Iklan

Berikut Pasal-pasal dalam RUU Penyiaran yang Menimbulkan Masalah bagi Kebebasan Pers

Liputan Jurnalis
Jumat, 17 Mei 2024, Mei 17, 2024 WIB Last Updated 2025-03-17T18:26:25Z

 

Beberapa pasal dalam draf Revisi Undang-Undang Nomor 32 Tahun 2002 tentang Penyiaran atau RUU Penyiaran memicu kontroversi. Dokumen tertanggal 27 Maret 2024 ini dikritik karena terdapat pasal yang berpotensi mengancam kebebasan pers.

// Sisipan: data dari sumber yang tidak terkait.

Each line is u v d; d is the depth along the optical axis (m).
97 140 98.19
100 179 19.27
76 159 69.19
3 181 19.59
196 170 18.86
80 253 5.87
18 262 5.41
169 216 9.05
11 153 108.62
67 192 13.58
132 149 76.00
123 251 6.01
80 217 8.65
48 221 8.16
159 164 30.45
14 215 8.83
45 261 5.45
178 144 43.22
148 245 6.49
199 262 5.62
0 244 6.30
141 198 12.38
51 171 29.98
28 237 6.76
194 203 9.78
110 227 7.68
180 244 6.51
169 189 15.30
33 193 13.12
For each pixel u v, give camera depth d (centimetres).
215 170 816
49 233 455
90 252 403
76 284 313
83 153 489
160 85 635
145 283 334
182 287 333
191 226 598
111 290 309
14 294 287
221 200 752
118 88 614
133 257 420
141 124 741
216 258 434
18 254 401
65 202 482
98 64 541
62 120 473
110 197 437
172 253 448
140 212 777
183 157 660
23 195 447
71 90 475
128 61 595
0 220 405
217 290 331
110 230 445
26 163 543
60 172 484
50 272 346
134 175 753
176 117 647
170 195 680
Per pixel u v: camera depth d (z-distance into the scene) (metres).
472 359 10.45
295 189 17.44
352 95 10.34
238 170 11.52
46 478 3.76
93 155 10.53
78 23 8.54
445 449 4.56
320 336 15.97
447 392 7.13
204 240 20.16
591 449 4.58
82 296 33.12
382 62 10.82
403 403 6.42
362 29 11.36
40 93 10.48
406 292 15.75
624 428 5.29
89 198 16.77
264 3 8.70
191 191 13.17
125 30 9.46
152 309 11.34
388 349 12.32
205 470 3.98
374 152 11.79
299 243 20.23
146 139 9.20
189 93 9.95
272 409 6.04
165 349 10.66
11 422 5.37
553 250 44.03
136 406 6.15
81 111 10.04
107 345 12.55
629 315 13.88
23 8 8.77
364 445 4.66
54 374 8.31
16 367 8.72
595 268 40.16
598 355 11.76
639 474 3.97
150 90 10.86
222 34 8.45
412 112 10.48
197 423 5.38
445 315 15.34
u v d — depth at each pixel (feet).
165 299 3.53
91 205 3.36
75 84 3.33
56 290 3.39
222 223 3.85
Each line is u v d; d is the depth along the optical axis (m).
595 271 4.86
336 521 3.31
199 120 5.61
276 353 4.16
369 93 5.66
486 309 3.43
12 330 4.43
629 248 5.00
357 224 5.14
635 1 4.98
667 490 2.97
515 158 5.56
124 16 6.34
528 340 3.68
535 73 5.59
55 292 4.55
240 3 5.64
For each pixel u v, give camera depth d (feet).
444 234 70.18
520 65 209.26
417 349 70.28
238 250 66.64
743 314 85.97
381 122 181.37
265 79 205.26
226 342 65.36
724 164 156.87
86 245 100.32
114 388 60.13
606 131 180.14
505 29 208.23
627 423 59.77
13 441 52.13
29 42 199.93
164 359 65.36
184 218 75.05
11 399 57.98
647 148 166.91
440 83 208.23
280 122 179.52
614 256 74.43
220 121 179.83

Draf RUU Penyiaran yang diperoleh Tempo terdiri dari 14 BAB dengan total 149 Pasal.


Sejumlah pasal yang dianggap bisa menghambat kebebasan pers di Indonesia antara lain adalah larangan penayangan eksklusif jurnalistik investigasi. Selain itu, revisi UU Penyiaran juga berpotensi menimbulkan tumpang tindih kewenangan antara Komisi Penyiaran Indonesia (KPI) dengan Dewan Pers terkait penyelesaian sengketa jurnalistik.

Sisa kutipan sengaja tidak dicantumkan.